I'm having alot of problems with the problem. I don't want the answer but I need to know how to figure it out to get the answer. To put it in another way I don't know where to start.
A farmer takes to market in her cart, but she hit a pothole, which knock over all the containers of eggs. though herself is unhurt, every egg is broken. She goed to her insurance agent, who askes her how many eggs she had. She says she doesn't know, but she remember somthings for various way she tried packing the eggs. She know that when she put the eggs in groups of 2,3,4,5 and 6 she had one left over. when she put the eggs in groups of 7 there were no eggs left over.
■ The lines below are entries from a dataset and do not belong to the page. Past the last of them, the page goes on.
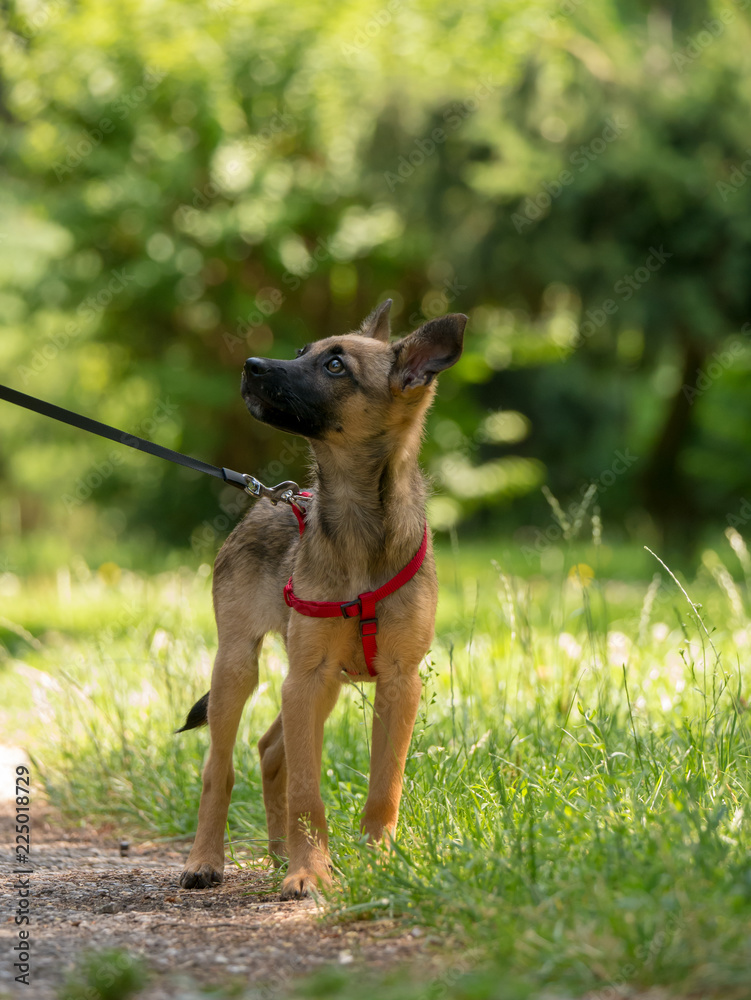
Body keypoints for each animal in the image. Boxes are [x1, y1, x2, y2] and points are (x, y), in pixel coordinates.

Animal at [179, 302, 468, 900]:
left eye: (336, 365)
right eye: (299, 352)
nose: (251, 365)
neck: (357, 522)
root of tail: (271, 500)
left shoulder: (397, 682)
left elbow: (385, 787)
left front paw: (378, 862)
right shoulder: (304, 679)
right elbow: (307, 794)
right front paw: (309, 872)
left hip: (325, 681)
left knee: (270, 752)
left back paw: (275, 856)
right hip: (239, 666)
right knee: (221, 767)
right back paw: (207, 859)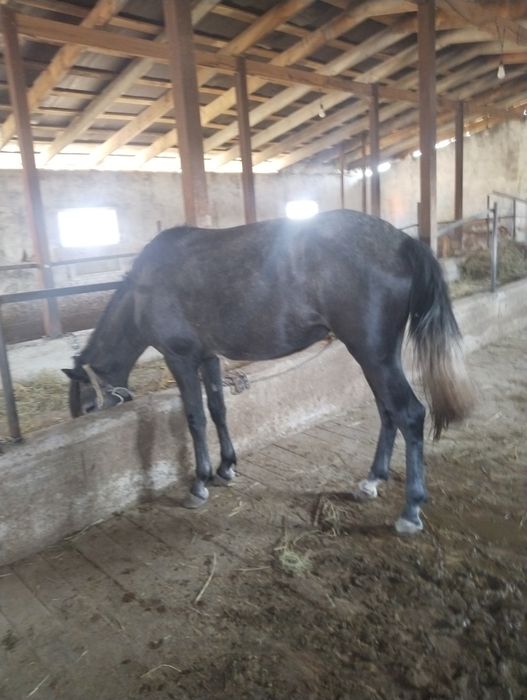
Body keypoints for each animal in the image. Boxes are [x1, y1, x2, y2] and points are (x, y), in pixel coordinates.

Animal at [63, 209, 474, 534]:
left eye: (87, 407)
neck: (143, 291)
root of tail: (401, 242)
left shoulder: (180, 359)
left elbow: (195, 417)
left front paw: (199, 483)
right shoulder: (209, 358)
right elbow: (218, 409)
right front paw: (226, 468)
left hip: (374, 355)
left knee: (409, 413)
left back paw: (410, 511)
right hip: (378, 356)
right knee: (388, 412)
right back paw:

Your task is to answer the insurance agent question. What can the farmer figure out from the information about how many eggs that she had? Is there more than one possibility?
You need to find a multiple of 7 that all of the numbers can go into with only 1 left over. I kept multiplying 7 by other numbers until I found the answer. Hint: it's a three-digit number that ends in 1.
To solve this problem, let's break down the information provided:
1. When the farmer put the eggs in groups of 2, 3, 4, 5, and 6, she had one left over.
2. When the eggs were put in groups of 7, there were no eggs left over.
From this information, we can conclude that the total number of eggs must be a multiple of 7.
To determine the possible number of eggs, we can start by finding the least common multiple (LCM) of 2, 3, 4, 5, and 6 (since these group sizes leave one egg leftover). The LCM of these numbers is 60. Therefore, there must be 60 eggs or any multiple of 60 (e.g., 120, 180, etc.).
But since we also know that when the eggs were put in groups of 7, there were no eggs left over, we need to find the multiples of 60 that are also divisible by 7. By dividing different multiples of 60 by 7 and checking for remainders, we find that 420 is the smallest multiple that meets this condition. Therefore, the farmer must have had 420 eggs.
In conclusion, based on the given information, the farmer can figure out that she had 420 eggs. There might be other possibilities for the number of eggs, as the problem does not specify the maximum number of eggs the farmer could have had.